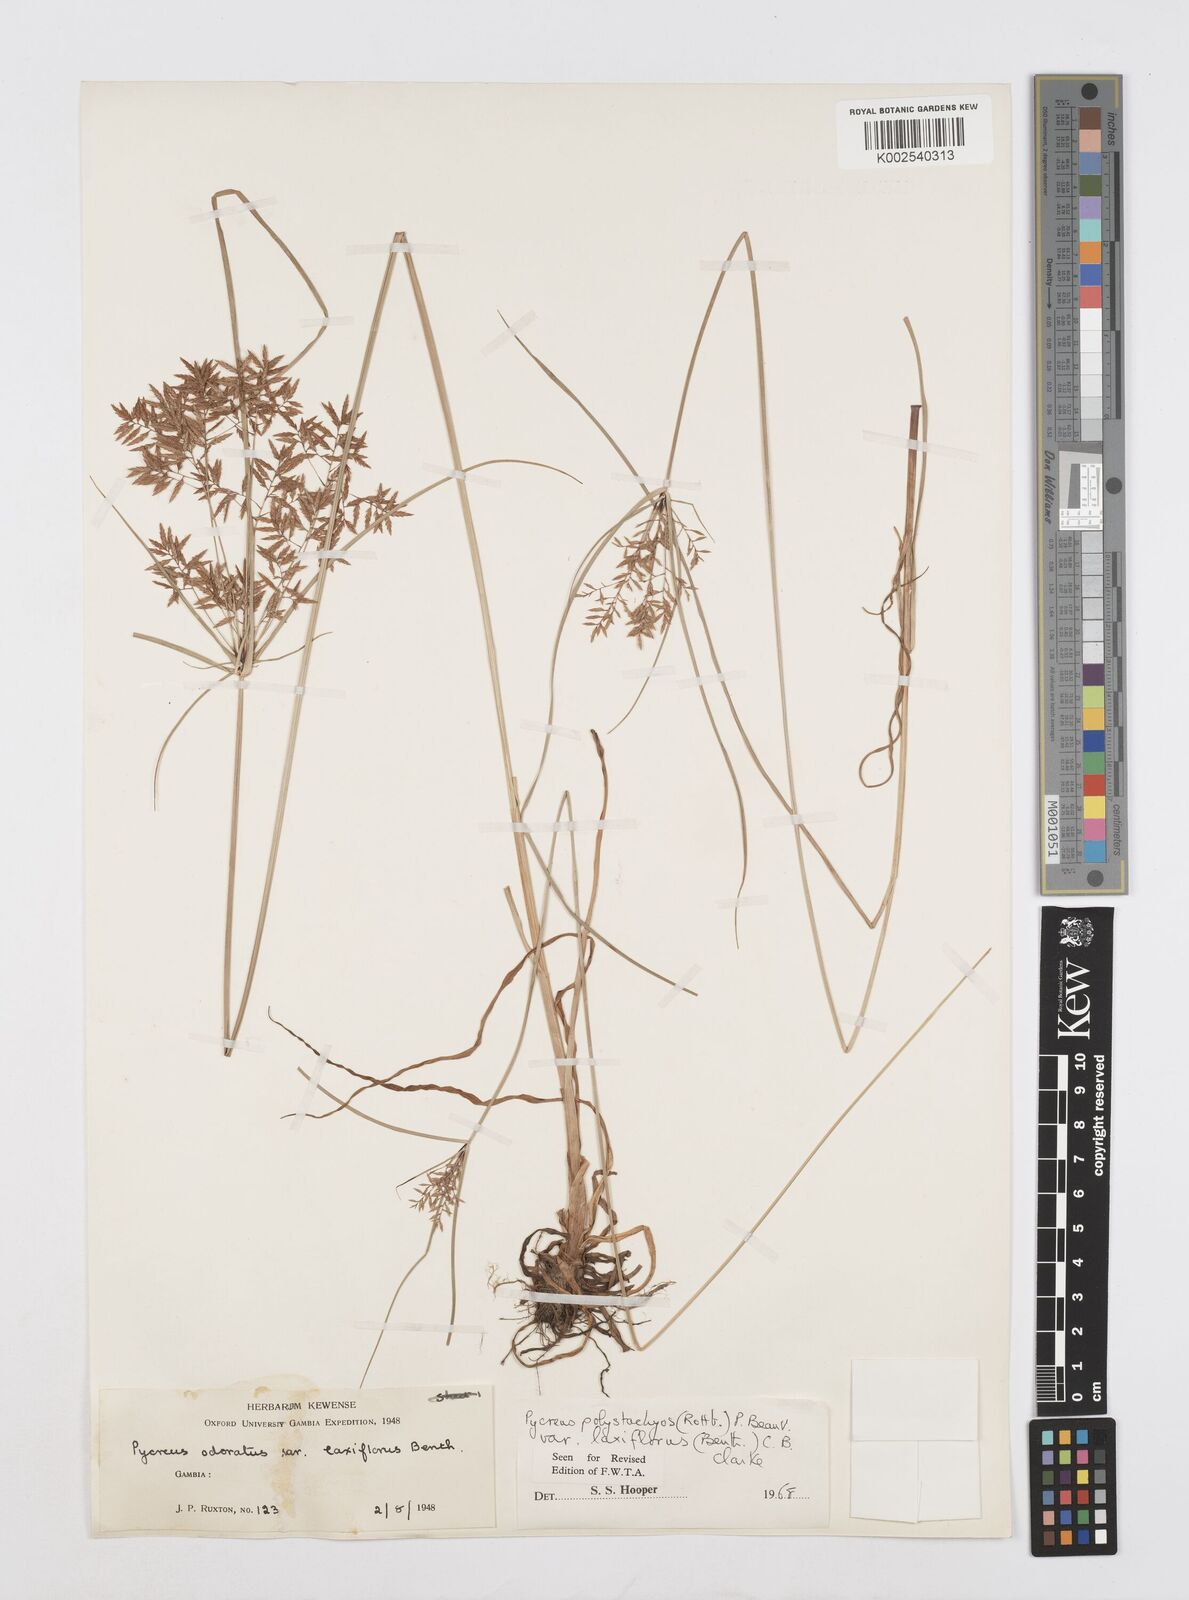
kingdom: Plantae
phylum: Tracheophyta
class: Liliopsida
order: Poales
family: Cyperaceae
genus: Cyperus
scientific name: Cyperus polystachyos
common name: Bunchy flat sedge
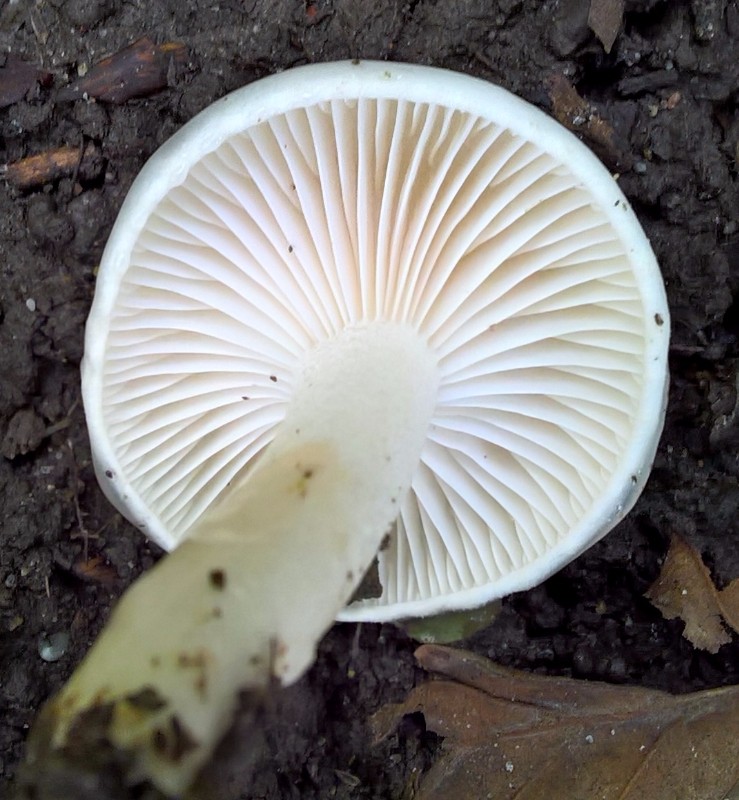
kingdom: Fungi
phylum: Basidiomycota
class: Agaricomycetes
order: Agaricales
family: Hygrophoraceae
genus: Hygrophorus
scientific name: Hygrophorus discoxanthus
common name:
• • •
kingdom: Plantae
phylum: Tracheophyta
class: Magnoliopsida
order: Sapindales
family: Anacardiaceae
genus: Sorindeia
• • •
◆ What to produce ◆
Count the lines in the rows above that contain the string "name", and reply with that number alone.

◆ Exercise output ◆
4